You can create your own indexes where the data is sorted the way you need it.
Regarding grouping:
I presume you're referring to creating aggregates. If you need your data in real-time, you'll want to use some external mechanism (like Storm) to track data and constantly update your relevant aggregates into a CF. If you are creating aggregates as part of a batch process, Cassandra has excellent integration with Hadoop, allowing you to write map/reduce jobs in Pig, Hive, or directly in your language of choice.
To your first question:
can i make incremental key like in mysql
No, not really -- not native to Cassandra. How to create auto increment IDs in Cassandra -- You could check here for more information: http://srinathsview.blogspot.ch/2012/04/generating-distributed-sequence-number.html
Your second question is more about how you store and model your Cassandra data.
Check out stackoverflow's search option. Lots of interesting questions!

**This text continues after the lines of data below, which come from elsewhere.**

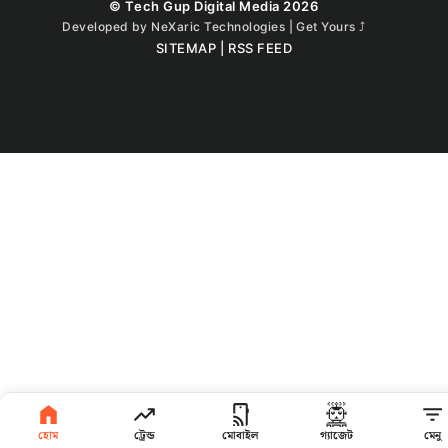
© Tech Gup Digital Media 2026
Developed by
NeXaric Technologies | Get Yours
⤴︎
SITEMAP
|
RSS FEED
হোম
ট্রেন্ড
মোবাইল
গ্যাজেট
মেনু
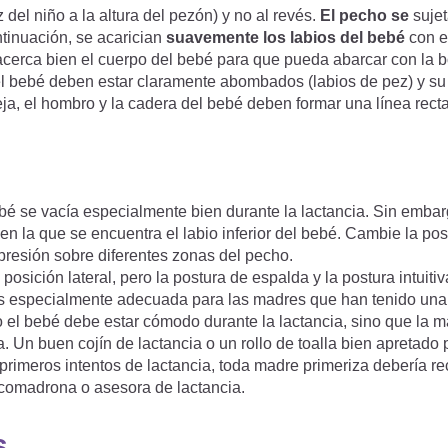
 del niño a la altura del pezón) y no al revés.
El pecho se
suje
ntinuación, se acarician
suavemente los labios del bebé
con e
acerca bien el cuerpo del bebé para que pueda abarcar con la b
el bebé deben estar claramente abombados (labios de pez) y su
eja, el hombro y la cadera del bebé deben formar una línea recta
bé se vacía especialmente bien durante la lactancia. Sin embar
n la que se encuentra el labio inferior del bebé. Cambie la pos
 presión sobre diferentes zonas del pecho.
sición lateral, pero la postura de espalda y la postura intuiti
 es especialmente adecuada para las madres que han tenido una
lo el bebé debe estar cómodo durante la lactancia, sino que la 
Un buen cojín de lactancia o un rollo de toalla bien apretado
primeros intentos de lactancia, toda madre primeriza debería rec
 comadrona o asesora de lactancia.
s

Switching from MySQL to Cassandra - Pros/Cons?
Cassandra Data Model
Cassandra/NoSQL newbie: the right way to model?
Apache Cassandra schema design
Knowledge sources for Apache Cassandra
Most importantly, When NOT to use Cassandra?
You may want to check out PlayOrm. While I agree you need to break out of RDBMS thinking sometimes having your primary key as userid is just the wrong choice. Sometimes it is the right choice(depends on your requirements).
PlayOrm is a mix of noSQL and relational concepts as you need both and you can do Scalable-SQL with joins and everything. You just need to partition the tables you believe will grow into the billions/trillions of rows and you can query into those partitions. Even with CQL, you need to partition your tables. What can you partition by? time is good for some use-cases. Others can be partitioned by clients as each client is really a mini-database in your noSQL cluster.
As far as keys go, PlayOrm generates unique "cluster" keys which is hostname-uniqueidinThatHost, basically like a TimeUUID except quite a bit shorter and more readable as we use hostnames in our cluster of a1, a2, a3, etc. etc.